Once migrated, the new IDS JSON contains only the data that is already available in the original raw JSON file. Any new fields introduced in the later Agent versions will not be populated and no new RAW JSON will be created in the TDP. If you need fields that are available only after Tetra Empower Agent v5.x, you must re-upload the same injection to the TDP by using latest Tetra Empower Agent version.

When Is Empower Data Migration Needed?

If you've used Empower Agent v4.2.x to produce RAW JSON v1 files and upgraded to Empower Agent v5.x, which is now generating RAW JSON v2 files, and you want all IDS files to be on the same version, it's recommended that you use the Empower Tetra Data Migration Script to migrate older Empower Tetra Data schemas to the latest version.

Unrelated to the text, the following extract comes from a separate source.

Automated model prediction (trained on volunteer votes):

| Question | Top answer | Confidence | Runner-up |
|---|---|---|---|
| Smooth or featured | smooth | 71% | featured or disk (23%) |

If you want to keep historical data separate and only need to query your latest data, there is no need to migrate your historical Empower data.

How It Works

Because protocol empower-raw-to-ids v8.x.x supports only Empower Agent v5.1.x and higher, and the challenges presented by re-uploading all Empower injection data to the TDP, protocol empower-raw-to-ids v8.2.1 and v9.1.2 includes a new feature that allows it to process RAW JSON v1 files (generated by Agent v4.2.x and earlier).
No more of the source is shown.